**PROBLEM DETAILS**
Filter the entries for the word "Trail". Copy each line in which it occurs.

**INFORMATION PROVIDED**
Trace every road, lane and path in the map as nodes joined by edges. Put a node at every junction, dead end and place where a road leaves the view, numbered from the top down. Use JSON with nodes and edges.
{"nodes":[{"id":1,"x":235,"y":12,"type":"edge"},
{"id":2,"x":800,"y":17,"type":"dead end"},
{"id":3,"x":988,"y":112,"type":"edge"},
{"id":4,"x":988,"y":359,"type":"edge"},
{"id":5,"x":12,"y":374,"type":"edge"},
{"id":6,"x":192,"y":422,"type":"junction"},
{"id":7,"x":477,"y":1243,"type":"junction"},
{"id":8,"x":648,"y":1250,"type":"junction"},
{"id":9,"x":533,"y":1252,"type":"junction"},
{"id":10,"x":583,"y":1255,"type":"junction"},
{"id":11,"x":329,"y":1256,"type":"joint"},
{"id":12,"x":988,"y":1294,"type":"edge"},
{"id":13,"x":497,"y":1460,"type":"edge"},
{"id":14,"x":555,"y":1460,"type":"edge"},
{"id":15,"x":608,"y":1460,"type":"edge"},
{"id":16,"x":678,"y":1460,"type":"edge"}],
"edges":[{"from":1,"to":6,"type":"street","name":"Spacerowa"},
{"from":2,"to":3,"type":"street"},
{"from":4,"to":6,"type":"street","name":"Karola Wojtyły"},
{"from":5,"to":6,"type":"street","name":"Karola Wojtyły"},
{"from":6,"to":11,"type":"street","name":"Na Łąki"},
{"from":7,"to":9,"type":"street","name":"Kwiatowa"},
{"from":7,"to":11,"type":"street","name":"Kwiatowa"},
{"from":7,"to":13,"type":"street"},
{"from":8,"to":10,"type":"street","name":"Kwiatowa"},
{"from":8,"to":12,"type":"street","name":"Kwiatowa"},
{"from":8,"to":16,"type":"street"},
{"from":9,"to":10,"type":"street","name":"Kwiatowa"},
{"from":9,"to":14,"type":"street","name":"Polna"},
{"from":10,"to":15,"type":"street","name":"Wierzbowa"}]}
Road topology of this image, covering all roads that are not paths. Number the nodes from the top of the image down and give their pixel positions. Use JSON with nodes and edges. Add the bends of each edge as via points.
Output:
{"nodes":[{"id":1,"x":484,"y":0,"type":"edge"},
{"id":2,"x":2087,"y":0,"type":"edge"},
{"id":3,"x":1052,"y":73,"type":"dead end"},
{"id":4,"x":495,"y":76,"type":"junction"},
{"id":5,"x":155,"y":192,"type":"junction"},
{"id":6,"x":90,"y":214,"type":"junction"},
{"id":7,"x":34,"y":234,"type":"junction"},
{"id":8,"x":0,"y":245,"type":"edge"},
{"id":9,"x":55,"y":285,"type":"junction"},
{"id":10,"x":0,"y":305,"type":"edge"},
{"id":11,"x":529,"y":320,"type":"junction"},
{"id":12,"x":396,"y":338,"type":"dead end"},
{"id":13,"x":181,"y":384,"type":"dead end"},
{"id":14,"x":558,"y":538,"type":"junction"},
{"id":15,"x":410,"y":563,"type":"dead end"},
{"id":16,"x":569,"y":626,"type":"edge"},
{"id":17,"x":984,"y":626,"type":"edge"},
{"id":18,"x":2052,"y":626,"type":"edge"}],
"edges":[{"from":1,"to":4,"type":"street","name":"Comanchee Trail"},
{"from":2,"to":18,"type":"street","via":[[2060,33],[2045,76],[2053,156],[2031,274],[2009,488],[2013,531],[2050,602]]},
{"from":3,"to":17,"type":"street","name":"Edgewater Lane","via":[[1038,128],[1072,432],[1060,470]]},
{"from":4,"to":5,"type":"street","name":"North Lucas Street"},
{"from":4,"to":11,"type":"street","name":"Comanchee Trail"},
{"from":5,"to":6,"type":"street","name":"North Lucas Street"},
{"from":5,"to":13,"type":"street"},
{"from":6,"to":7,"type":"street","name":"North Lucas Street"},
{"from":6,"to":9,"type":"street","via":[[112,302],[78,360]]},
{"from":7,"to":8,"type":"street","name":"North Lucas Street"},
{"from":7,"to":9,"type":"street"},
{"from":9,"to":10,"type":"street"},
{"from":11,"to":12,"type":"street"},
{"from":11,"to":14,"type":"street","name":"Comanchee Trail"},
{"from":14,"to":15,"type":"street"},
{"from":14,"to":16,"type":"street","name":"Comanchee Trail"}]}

**EXERCISE SOLUTION**
"edges":[{"from":1,"to":4,"type":"street","name":"Comanchee Trail"},
{"from":4,"to":11,"type":"street","name":"Comanchee Trail"},
{"from":11,"to":14,"type":"street","name":"Comanchee Trail"},
{"from":14,"to":16,"type":"street","name":"Comanchee Trail"}]}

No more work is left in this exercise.